Walmart, Gucci And Coke Are Getting Meta, And The Sales Are Real!

Imagine thousands of shoppers flocking to your latest store opening, trying on outfits and making big purchases. And there is no actual store.

This is what the retail industry is poised to capture with the help of fully immersive virtual reality, or the metaverse. Thanks to alert marketers, the platform has morphed into a market destination, and more consumers are buying in. The revenue opportunities of the metaverse, just through e-commerce, could reach $2.6 trillion by 2030, McKinsey estimated in a June 2022 report.

And while much of that revenue goes to gaming, a growing share is expected to be collected by retailers and brands.

Retailers, Meet Your “Shopatar”

Virtual reality and augmented reality (technology that superimposes computer-generated images on the real world) can be super successful at encouraging consumerism because the artificial intelligence (AI) that fuels these experiences is continuously building on the data it collects about its users’ behaviors.

Enter virtual influencers and AI store assistants. These avatars can learn a user’s style preferences and offer fashion advice or product recommendations, a report by software maker Acowebs foresees. “The potential of AI technology will allow for the creation of virtual closets where users may store their current clothing and receive fresh, more individualized outfit suggestions,” the report states.

Take, for example, the RecRoom, a game where players can buy outfits for their avatars or household items for their avatar’s virtual living spaces. Some of these products could come from real brands.

And they don’t necessarily have to be virtual products.

Brands Join VR And AR
AR
And It’s The “Real” Thing

Pixels are in fact becoming tangible, as retailers and brands use the metaverse to stage actual products before selling the real things to shoppers. Others, meanwhile, are creating entire communities that can capture more detailed data points. Some examples:

  • Coca-Cola developed its Zero Sugar Byte flavor in the metaverse and then transformed the digital beverage into a limited-edition product, making it consumable in both real and virtual lives.
  • Ralph Lauren in November 2022 launched a digitized clothing and accessories line on the gaming platform Fortnight, followed by the drop of a physical “capsule” collection released on its website.
  • WalmartWMT
    in 2021 purchased the virtual fitting room Zeekit, and in 2022 rolled the technology out to the Walmart app and Walmart.com, as “Be Your Own Model.” With it, users can dress upload images of themselves to see how clothing items might look. The tool is expected to make it easier for customers to hit that “buy” button.
  • Gucci has created a complete virtual destination, Gucci Town, on the gaming app Roblox. In addition to social spaces, the town importantly features a Gucci store where gamers can purchase digital Gucci goods, including outfits for their Roblox avatars, reports Retail Dive.
  • Claire’s, the accessories chain, also is collaborating with Roblox. It launched ShimmerVille on the app in October 2022. The digital destination, designed for shoppers in their teens and 20s, showcases virtual accessories that also are available in its physical brick stores.

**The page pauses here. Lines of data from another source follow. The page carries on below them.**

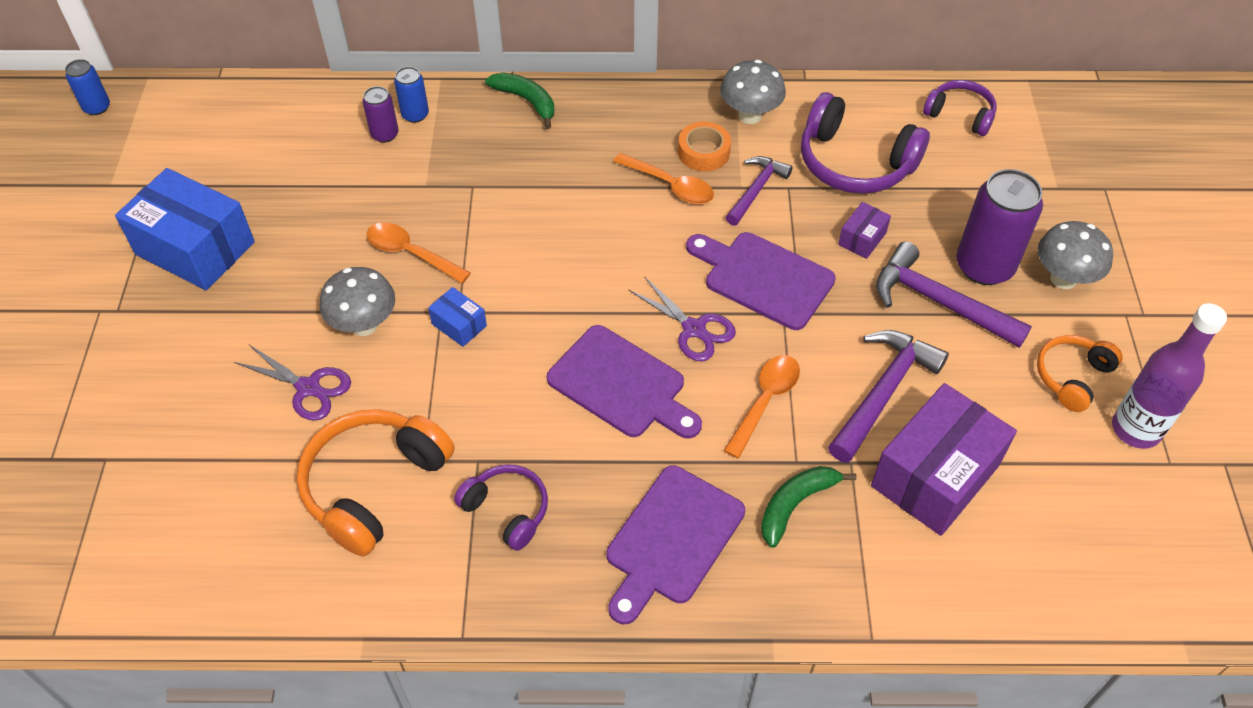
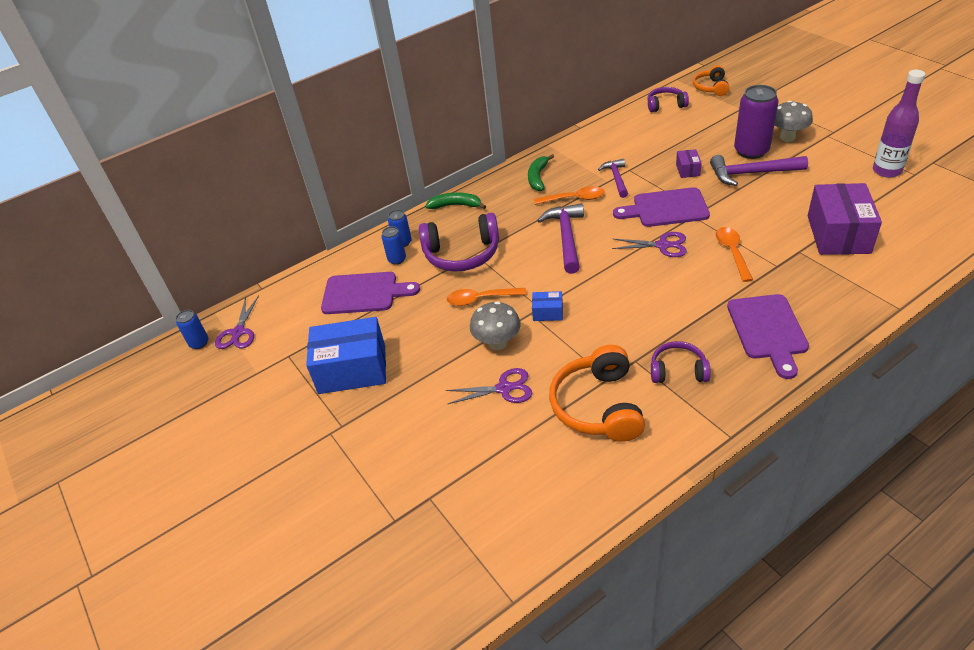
camera: 30 degrees left, 10 degrees down
purple can [363,86,399,143] -> blue can [381,226,406,265]
purple cutting board [547,325,702,438] -> purple cutting board moved to [321,272,420,314]
orange tape [678,122,731,171] -> none
grey mushroom [720,60,786,124] -> none
green banana [761,466,856,548] -> green banana moved to [528,154,554,191]
purple headphones [801,92,930,194] -> purple headphones moved to [419,213,499,272]
purple hammer [828,330,949,463] -> purple hammer moved to [537,203,584,274]
orange headphones [1037,335,1123,412] -> orange headphones moved to [693,65,729,96]
none -> purple scissors [215,295,259,349]

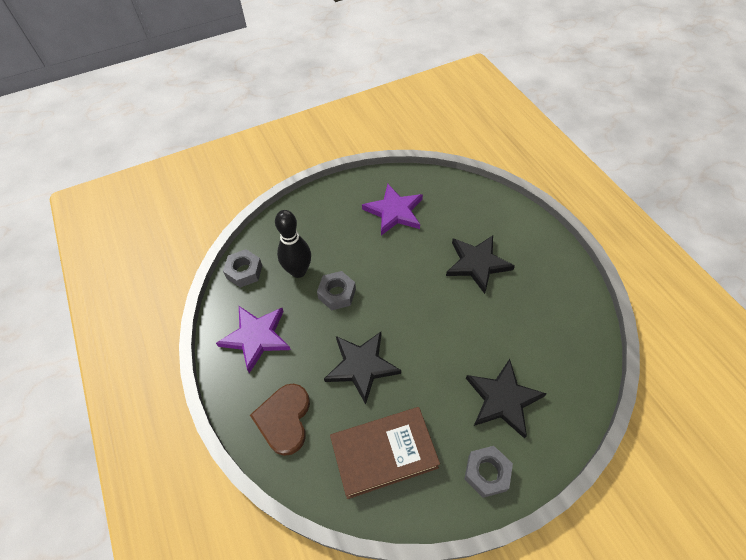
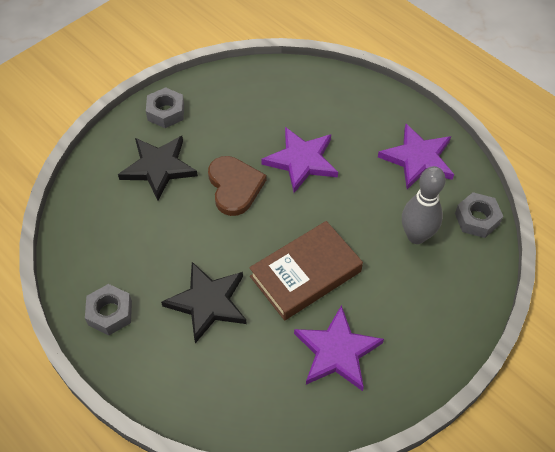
camera: 160 degrees right, 0 degrees up
brown heart [250,384,310,456] -> brown heart moved to [208,156,267,216]
black bowling pin [275,210,311,278] -> grey bowling pin [402,166,446,244]
grey nut [317,271,356,310] -> grey nut moved to [85,284,132,335]
black star [324,332,401,405] -> purple star [261,127,338,193]
brown book [330,407,440,499] -> brown book moved to [249,221,363,320]

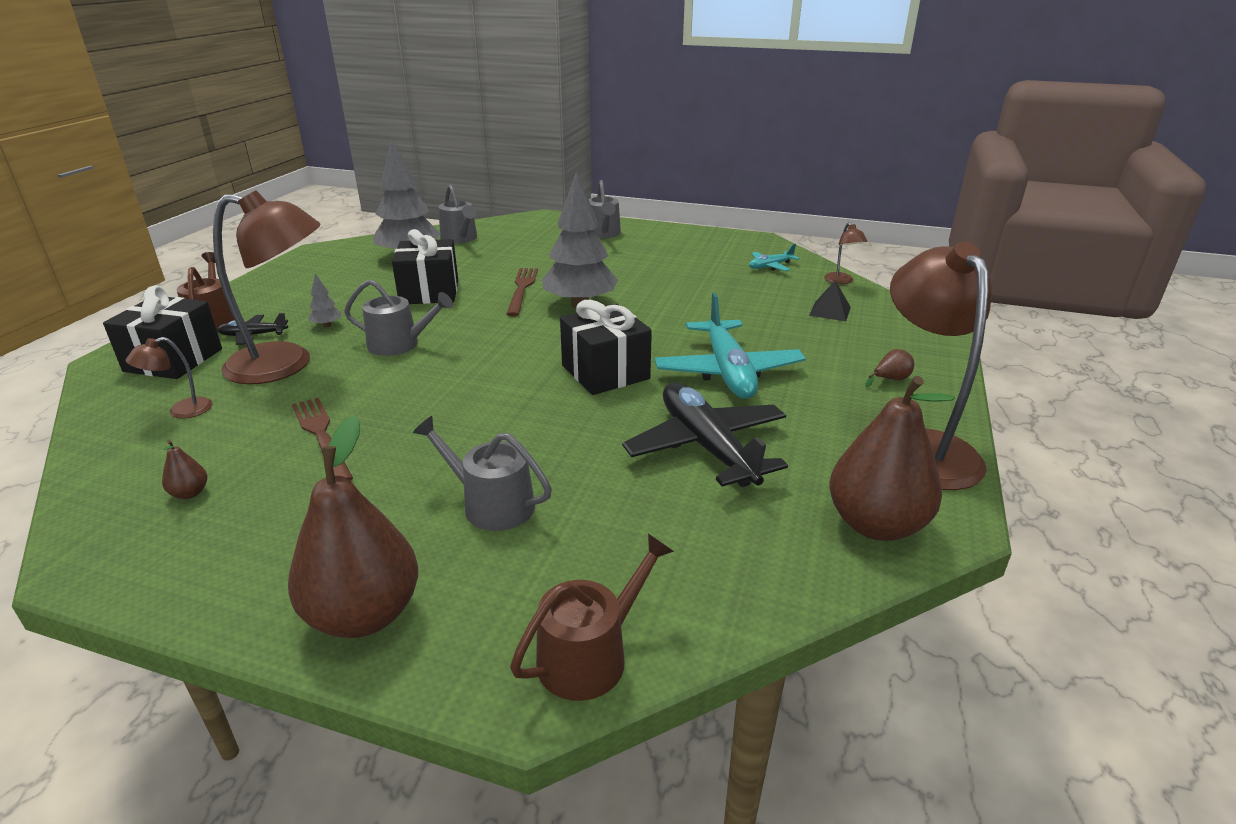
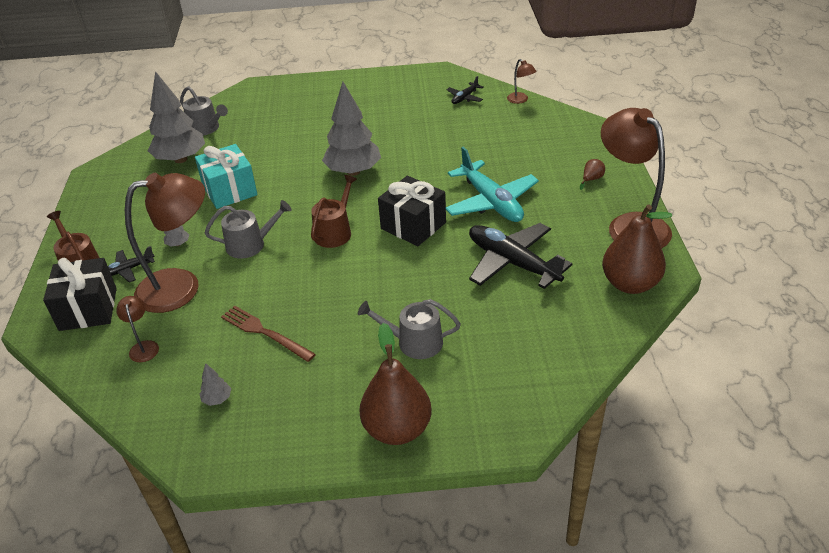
camera: 20 degrees left, 10 degrees up
brown lamp [126,337,213,419] -> brown lamp turned 135 degrees clockwise [116,296,159,362]
brown pear [162,440,207,499] -> grey tree [200,363,231,406]
black gift [392,229,458,304] -> turquoise gift [195,144,258,209]
brown fork [506,268,538,316] -> none
brown watering can [510,534,674,701] -> brown watering can moved to [311,175,357,248]
grey watering can [589,180,621,238] -> none
turquoise plane [749,244,799,271] -> black plane [446,76,483,104]
black pyramid [809,280,851,321] -> none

Wait, What Does This Mean For Stores?

Regardless of the potential of virtual reality, augmented reality and the whole metaverse, consumers aren’t expected to abandon the store. Most people – 67% ­– still enjoy shopping in physical locations for convenience, to socialize and to compare products, the Morning Consult reports.

That said, the metaverse should play a role with retail bricks and mortar. Key to the successful incorporation of these channels is a seamless integration and an online-offline experience that is unified, McKinsey advises.

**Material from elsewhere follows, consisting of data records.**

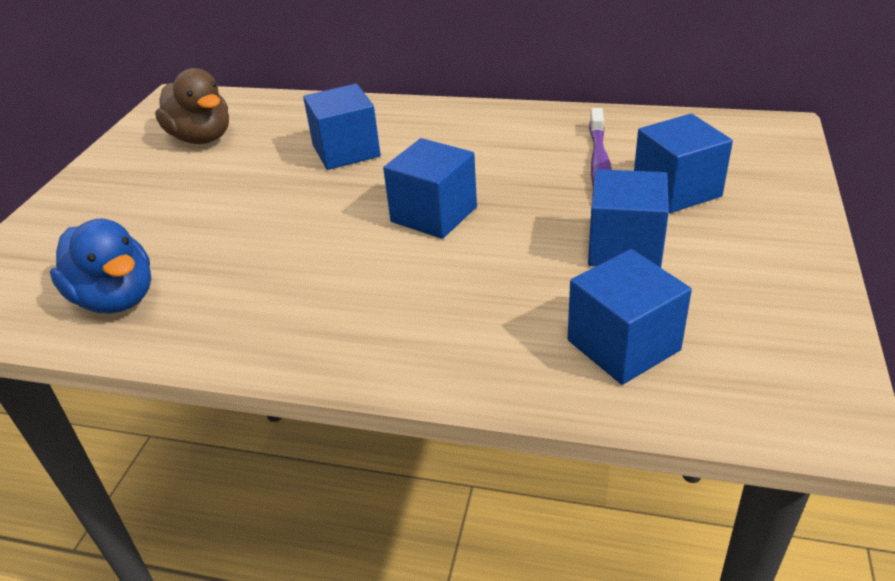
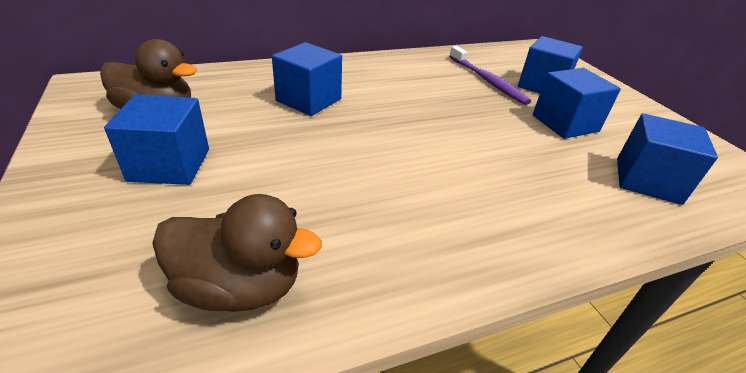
camera: 40 degrees left, 0 degrees up
blue duck [50,219,151,314] -> brown duck [152,194,322,312]
blue cube [383,138,477,239] -> blue cube moved to [104,95,209,185]

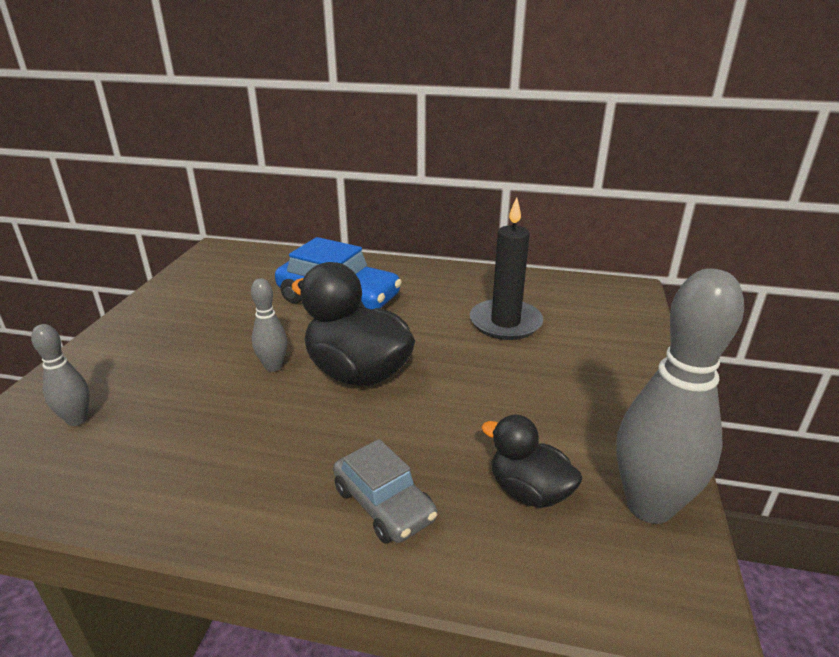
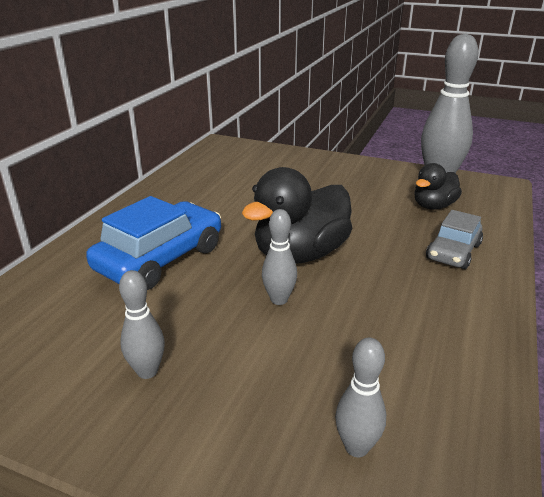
camera: 80 degrees left, 0 degrees up
grey car [333,439,437,544] -> grey car turned 150 degrees clockwise [426,210,483,269]
black candle [470,197,543,340] -> none
none -> grey bowling pin [119,270,165,379]

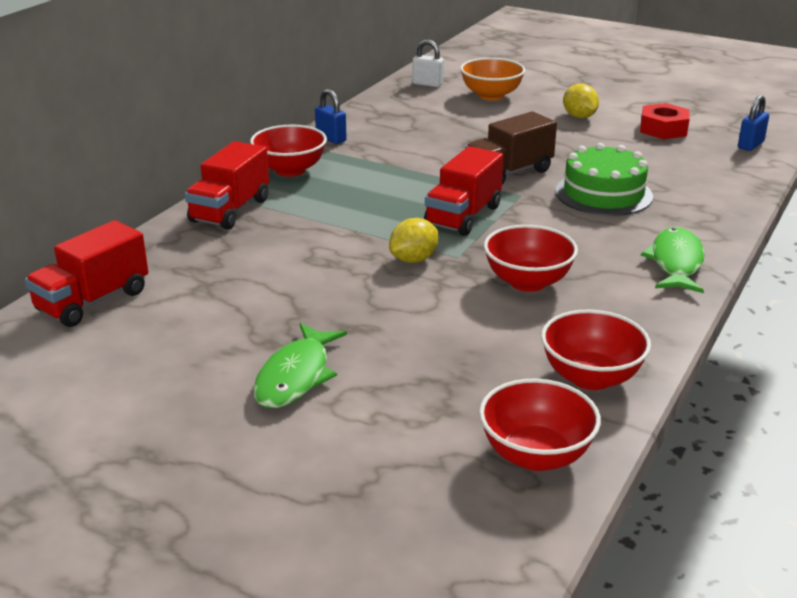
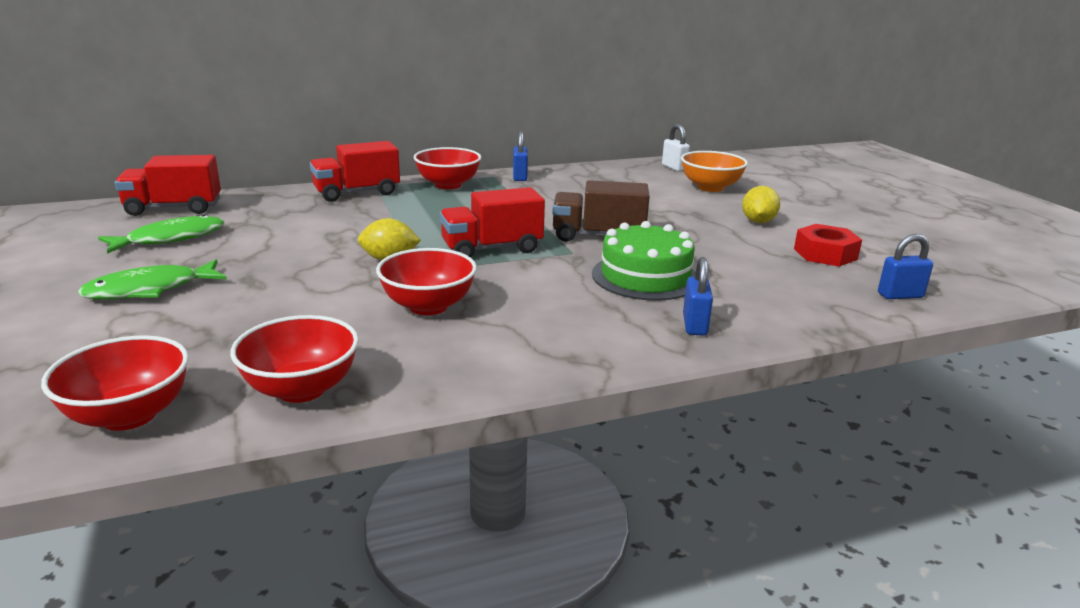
camera: 40 degrees right, 5 degrees down
green fish [641,227,704,293] -> green fish moved to [98,214,224,254]
none -> blue padlock [683,257,713,336]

If this is accomplished, retailers and brands can expect these advantages:

New forms of data. The insights from immersive, virtual retail could represent new behavioral trends and data points that retailers and brands can use to predict future behavior. This could be especially valuable in 2024 and beyond, when GoogleGOOG
phases out its marketing cookies.

Reduced real estate costs. While stores won’t go away, the metaverse can reduce the need for so many physical locations, as well as make smaller formats more functional. A virtual fitting room costs less to maintain than a physical one, for example.

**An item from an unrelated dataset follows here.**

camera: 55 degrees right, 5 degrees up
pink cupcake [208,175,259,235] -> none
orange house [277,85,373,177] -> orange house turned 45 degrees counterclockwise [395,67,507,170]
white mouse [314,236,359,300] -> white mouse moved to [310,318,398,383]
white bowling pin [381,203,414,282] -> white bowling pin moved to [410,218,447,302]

Market building. The metaverse is borderless, so retailers and brands can build not just virtual boutiques, but global communities. Take Nike’s Nikeland on Roblox, which in its first five months attracted 6.7 million people from 224 countries, The Drum reported. In these communities, visitors can swap style tips, share reviews and take part in company missions, such as charities.

Will the metaverse pay off? If the $2.6 trillion spending prediction is anywhere near accurate, it should be worth exploring. Turning virtual experiences into real profit takes expert execution, however, and part of the work force must be trained before jumping in.

Retailers and brands should have their best analytics teams on board, and be sure to keep one foot in reality.